Уж коли о нем зашла речь, вот записанный мной по свежим следам разговор в тогдашней Москве.

– Он не выше нас, но впереди – разведчик и модернист русской поэзии, – сказала Юнна. – Как Мандельштам и Пастернак – сейчас их новизна стерлась, а современников потрясала. Через пятнадцать лет, когда Рыжий станет нобельцем и классиком и его стих разойдется по рукам, его новизна сотрется и мы все окажемся в одном корыте. Лучшие из нас, – добавила она на всякий случай.

Юнна гнула свою линию – присоединяясь к Бродскому, одновременно занижала его под себя, не будучи способна сама до предложенного им уровня дотянуться. Он уже и сам не мог дотянуться до своего прежнего уровня: нью-йоркский – до питерского. И еще: живя в России, Юнна вынужденно аполитизировала Бродского, потому что сама была в стихах верх аполитичности и отрешенности от мирской суеты. Потом они поменялись местами – уже в Америке Бродский стал отстаивать искусство для искусства, а Юнна – даже не политизировала, а огосударствила свой стих.

– У Бродского в руках инструментарий, которого нет сейчас ни у одного русского поэта, – защищал я его редут.

Другие помалкивали, следя за нашей перепалкой и не признавая в Бродском классика ни теперь, ни в будущем. Фазиль честно признался, что не понимает его стихов, и привел пример про пчелку, но мой сын-тинейджер, знавший Бродского наизусть и схватывавший на лету, мгновенно объяснил, что у пчелки жало в заднице.

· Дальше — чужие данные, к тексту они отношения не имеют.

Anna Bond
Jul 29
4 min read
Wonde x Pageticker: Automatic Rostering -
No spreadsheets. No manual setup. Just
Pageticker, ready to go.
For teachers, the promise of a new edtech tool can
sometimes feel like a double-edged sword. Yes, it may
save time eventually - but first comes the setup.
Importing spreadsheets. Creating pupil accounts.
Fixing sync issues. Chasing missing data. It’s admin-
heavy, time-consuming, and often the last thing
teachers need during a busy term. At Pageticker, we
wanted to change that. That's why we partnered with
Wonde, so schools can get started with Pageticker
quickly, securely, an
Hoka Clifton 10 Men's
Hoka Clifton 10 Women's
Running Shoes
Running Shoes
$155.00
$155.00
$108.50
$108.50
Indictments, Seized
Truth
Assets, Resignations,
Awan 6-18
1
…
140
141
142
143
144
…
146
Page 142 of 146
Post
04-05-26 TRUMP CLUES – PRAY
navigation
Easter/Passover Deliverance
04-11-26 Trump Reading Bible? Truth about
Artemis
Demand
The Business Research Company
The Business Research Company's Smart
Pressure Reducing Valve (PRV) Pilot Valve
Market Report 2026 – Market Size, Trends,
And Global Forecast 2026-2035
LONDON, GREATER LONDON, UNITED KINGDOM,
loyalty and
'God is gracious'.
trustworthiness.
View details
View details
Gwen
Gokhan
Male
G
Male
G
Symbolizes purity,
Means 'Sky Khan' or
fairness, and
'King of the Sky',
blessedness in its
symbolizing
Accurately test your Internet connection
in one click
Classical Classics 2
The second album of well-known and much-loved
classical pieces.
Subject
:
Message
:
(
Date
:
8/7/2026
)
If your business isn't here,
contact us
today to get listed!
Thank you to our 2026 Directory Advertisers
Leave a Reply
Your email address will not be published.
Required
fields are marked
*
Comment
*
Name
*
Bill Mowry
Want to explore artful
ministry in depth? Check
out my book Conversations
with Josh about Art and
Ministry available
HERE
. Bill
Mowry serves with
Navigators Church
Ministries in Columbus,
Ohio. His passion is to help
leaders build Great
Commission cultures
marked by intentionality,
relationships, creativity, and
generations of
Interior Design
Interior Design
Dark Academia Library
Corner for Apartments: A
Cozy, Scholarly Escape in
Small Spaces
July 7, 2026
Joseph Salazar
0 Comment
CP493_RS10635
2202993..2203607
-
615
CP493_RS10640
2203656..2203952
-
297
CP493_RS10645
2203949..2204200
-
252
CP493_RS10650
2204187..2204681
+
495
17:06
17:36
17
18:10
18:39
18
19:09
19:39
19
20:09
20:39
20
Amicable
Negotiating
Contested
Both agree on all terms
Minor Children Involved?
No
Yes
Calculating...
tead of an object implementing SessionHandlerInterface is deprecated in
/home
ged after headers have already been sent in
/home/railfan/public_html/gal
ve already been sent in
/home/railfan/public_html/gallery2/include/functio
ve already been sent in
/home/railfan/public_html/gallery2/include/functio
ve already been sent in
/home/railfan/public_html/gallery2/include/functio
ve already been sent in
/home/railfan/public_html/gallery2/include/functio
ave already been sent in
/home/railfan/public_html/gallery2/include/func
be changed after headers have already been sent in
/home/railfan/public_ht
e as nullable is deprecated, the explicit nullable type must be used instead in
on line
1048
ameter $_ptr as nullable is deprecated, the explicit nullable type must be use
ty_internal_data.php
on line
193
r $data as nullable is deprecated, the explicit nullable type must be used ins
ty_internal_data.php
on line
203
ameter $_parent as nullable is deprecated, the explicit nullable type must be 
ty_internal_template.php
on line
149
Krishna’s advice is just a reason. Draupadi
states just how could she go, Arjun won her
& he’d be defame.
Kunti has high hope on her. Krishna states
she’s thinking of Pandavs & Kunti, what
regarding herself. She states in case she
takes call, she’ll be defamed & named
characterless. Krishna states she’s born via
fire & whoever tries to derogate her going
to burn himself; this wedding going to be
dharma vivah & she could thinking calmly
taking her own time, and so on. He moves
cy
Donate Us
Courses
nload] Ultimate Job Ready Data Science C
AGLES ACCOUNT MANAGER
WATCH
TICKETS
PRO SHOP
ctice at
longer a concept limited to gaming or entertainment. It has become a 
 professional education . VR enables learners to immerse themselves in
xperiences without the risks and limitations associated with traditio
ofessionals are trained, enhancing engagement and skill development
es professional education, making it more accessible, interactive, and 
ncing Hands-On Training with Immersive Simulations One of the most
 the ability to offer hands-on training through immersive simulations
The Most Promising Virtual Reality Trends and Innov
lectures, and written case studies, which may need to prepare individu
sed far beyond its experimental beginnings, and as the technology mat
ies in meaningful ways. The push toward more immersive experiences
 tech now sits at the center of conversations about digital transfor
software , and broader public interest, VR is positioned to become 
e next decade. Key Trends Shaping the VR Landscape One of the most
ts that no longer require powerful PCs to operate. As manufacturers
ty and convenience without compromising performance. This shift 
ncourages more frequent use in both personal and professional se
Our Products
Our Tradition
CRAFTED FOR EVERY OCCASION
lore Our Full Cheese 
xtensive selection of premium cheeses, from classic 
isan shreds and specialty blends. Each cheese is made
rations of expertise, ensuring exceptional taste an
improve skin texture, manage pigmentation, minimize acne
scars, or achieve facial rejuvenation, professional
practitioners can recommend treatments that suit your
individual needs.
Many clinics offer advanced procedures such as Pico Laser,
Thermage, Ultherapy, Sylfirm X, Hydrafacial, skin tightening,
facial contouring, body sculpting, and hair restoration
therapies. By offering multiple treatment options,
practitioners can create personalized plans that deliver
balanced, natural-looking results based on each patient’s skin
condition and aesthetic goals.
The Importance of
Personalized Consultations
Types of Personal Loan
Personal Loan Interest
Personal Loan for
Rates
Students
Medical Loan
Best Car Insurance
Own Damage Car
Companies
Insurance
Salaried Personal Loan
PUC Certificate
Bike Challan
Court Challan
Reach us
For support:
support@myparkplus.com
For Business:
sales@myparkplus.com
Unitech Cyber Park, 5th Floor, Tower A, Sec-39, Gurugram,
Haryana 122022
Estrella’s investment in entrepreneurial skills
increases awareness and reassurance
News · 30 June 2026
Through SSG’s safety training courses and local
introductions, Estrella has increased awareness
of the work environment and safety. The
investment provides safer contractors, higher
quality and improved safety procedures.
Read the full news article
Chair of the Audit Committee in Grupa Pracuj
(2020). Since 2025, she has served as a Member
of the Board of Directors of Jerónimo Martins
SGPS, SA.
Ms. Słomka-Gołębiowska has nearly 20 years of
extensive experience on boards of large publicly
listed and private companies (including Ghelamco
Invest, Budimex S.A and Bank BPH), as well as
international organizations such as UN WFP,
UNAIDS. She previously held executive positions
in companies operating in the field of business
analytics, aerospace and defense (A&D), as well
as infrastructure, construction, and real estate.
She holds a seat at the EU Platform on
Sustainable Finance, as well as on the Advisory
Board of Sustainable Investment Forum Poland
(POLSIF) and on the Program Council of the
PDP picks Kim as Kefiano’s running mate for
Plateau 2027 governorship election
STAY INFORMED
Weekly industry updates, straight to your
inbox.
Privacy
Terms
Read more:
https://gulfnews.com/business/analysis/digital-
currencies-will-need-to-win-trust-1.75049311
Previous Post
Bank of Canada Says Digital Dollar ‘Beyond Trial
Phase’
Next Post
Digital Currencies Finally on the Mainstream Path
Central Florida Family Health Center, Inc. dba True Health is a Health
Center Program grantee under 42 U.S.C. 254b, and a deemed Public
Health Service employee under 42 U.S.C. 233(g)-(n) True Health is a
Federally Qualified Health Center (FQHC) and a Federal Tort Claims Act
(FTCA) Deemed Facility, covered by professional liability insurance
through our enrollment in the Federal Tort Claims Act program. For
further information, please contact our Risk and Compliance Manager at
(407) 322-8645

– Судя по всему, у него была здесь нелегкая жизнь, тяжкая и продувная, – сказал Фазиль. – Такое у меня ощущение, что поэтом он не родился – до поэзии его довела Советская власть.

Я решил промолчать про Марину Басманову, которая участвовала в этом «сотворении» поэта наравне с Советской властью.

Тут раздраженно вмешалась Юнна:

– Я вас умоляю! Наоборот, Советская власть мешала выявить генетическую – то есть сущностную, а не благоприобретенную! – причину аллергического состояния его души по направлению к миру вовне – казалось, что виновата Советская власть, а выяснилось, что поэт не в ладах со всем миром. Вот что он пишет в последней поэме: «Птица, утратившая гнездо, яйцо на пустой баскетбольной площадке кладет в кольцо» – чем не образ мировой цивилизации? А потом они мечут в нас отравленные стрелы, но те приживаются в нашем организме и становятся часовыми указателями.

– Векторами страха, – поправил я. – Я понимаю, кошка выбирает ту единственную траву, которая ей позарез, но как можно деполитизировать Бродского, когда у него есть «Конец прекрасной эпохи» с прямым и четким противостоянием: жертвы – палачу.

– Это и так, и не так, – сказал Фазиль. – Так в том смысле, что Бродский – не Евтушенко, который антисоветский сегодня, а завтра – ультрасоветский.

– В зависимости от модус вивенди Софьи Власьевны, – сказала Юнна, примиряя поэта с царем.

– И в зависимости от своей стратегии, – добавил я.

– Не совсем, – возразил Фазиль. – Человек в стихах вашего Бродского – не только политическое животное, но в том числе политическое животное. Его лирический герой многообразнее, богаче, полихромнее.

– Тонкачество, – огрызнулась Юнна, хотя объект нашего разговорного разговора давно уже, по Пармениду, превратился в акт исследования, но ей лишь бы спорить! – Он сменил одну империю на другую и убедился, что всё едино – «…ибо у вас в руках то же перо, что и прежде», и тот же «конец перспективы»:

Я пишу из империи, чьи края
Опускаются в воду. Снявши пробу с
Двух океанов и континентов, я
Чувствую то же, почти, что глобус.
То есть дальше некуда. Дальше – ряд
Звезд. И они горят.

Знал бы Ося, как горячо о нем здесь говорят, будто не уезжал!